Extracted records:
********

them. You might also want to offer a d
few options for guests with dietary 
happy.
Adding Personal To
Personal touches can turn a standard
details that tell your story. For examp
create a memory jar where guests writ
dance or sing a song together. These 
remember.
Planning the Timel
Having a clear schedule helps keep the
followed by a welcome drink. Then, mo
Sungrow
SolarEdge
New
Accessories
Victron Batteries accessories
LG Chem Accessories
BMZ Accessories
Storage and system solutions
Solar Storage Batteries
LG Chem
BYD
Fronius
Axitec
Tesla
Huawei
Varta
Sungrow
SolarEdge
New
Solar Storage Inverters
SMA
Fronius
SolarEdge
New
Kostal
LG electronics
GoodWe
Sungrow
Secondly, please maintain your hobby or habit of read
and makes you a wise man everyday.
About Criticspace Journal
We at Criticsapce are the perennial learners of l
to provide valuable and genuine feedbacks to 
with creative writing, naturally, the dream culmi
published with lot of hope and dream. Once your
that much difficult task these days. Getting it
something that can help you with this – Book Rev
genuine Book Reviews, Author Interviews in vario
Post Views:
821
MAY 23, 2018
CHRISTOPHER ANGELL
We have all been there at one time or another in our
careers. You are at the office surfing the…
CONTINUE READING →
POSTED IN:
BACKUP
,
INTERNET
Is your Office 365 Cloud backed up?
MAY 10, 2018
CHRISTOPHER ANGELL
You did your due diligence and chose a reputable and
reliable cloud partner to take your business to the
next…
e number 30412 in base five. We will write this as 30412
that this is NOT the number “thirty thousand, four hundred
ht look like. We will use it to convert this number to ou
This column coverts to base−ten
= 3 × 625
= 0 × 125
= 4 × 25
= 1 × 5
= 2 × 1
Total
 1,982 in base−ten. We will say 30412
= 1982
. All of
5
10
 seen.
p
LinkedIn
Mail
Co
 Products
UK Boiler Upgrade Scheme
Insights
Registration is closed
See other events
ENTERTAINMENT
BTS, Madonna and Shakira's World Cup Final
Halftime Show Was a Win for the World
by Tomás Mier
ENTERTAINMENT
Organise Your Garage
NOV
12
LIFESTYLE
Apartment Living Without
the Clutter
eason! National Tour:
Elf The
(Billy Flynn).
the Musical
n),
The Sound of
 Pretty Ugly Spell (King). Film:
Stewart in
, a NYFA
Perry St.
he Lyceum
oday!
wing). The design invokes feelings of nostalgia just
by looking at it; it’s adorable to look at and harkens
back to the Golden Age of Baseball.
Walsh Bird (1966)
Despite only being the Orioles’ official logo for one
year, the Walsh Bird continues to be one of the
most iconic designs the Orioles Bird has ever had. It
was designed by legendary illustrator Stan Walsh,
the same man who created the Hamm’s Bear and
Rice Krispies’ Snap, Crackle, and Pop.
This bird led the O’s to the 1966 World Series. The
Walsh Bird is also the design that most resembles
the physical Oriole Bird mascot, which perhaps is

********

### Exercise instructions
Each record has to be given again exactly as written.

### Solution to this task
them. You might also want to offer a d
few options for guests with dietary 
happy.
Adding Personal To
Personal touches can turn a standard
details that tell your story. For examp
create a memory jar where guests writ
dance or sing a song together. These 
remember.
Planning the Timel
Having a clear schedule helps keep the
followed by a welcome drink. Then, mo
Sungrow
SolarEdge
New
Accessories
Victron Batteries accessories
LG Chem Accessories
BMZ Accessories
Storage and system solutions
Solar Storage Batteries
LG Chem
BYD
Fronius
Axitec
Tesla
Huawei
Varta
Sungrow
SolarEdge
New
Solar Storage Inverters
SMA
Fronius
SolarEdge
New
Kostal
LG electronics
GoodWe
Sungrow
Secondly, please maintain your hobby or habit of read
and makes you a wise man everyday.
About Criticspace Journal
We at Criticsapce are the perennial learners of l
to provide valuable and genuine feedbacks to 
with creative writing, naturally, the dream culmi
published with lot of hope and dream. Once your
that much difficult task these days. Getting it
something that can help you with this – Book Rev
genuine Book Reviews, Author Interviews in vario
Post Views:
821
MAY 23, 2018
CHRISTOPHER ANGELL
We have all been there at one time or another in our
careers. You are at the office surfing the…
CONTINUE READING →
POSTED IN:
BACKUP
,
INTERNET
Is your Office 365 Cloud backed up?
MAY 10, 2018
CHRISTOPHER ANGELL
You did your due diligence and chose a reputable and
reliable cloud partner to take your business to the
next…
e number 30412 in base five. We will write this as 30412
that this is NOT the number “thirty thousand, four hundred
ht look like. We will use it to convert this number to ou
This column coverts to base−ten
= 3 × 625
= 0 × 125
= 4 × 25
= 1 × 5
= 2 × 1
Total
 1,982 in base−ten. We will say 30412
= 1982
. All of
5
10
 seen.
p
LinkedIn
Mail
Co
 Products
UK Boiler Upgrade Scheme
Insights
Registration is closed
See other events
ENTERTAINMENT
BTS, Madonna and Shakira's World Cup Final
Halftime Show Was a Win for the World
by Tomás Mier
ENTERTAINMENT
Organise Your Garage
NOV
12
LIFESTYLE
Apartment Living Without
the Clutter
eason! National Tour:
Elf The
(Billy Flynn).
the Musical
n),
The Sound of
 Pretty Ugly Spell (King). Film:
Stewart in
, a NYFA
Perry St.
he Lyceum
oday!
wing). The design invokes feelings of nostalgia just
by looking at it; it’s adorable to look at and harkens
back to the Golden Age of Baseball.
Walsh Bird (1966)
Despite only being the Orioles’ official logo for one
year, the Walsh Bird continues to be one of the
most iconic designs the Orioles Bird has ever had. It
was designed by legendary illustrator Stan Walsh,
the same man who created the Hamm’s Bear and
Rice Krispies’ Snap, Crackle, and Pop.
This bird led the O’s to the 1966 World Series. The
Walsh Bird is also the design that most resembles
the physical Oriole Bird mascot, which perhaps is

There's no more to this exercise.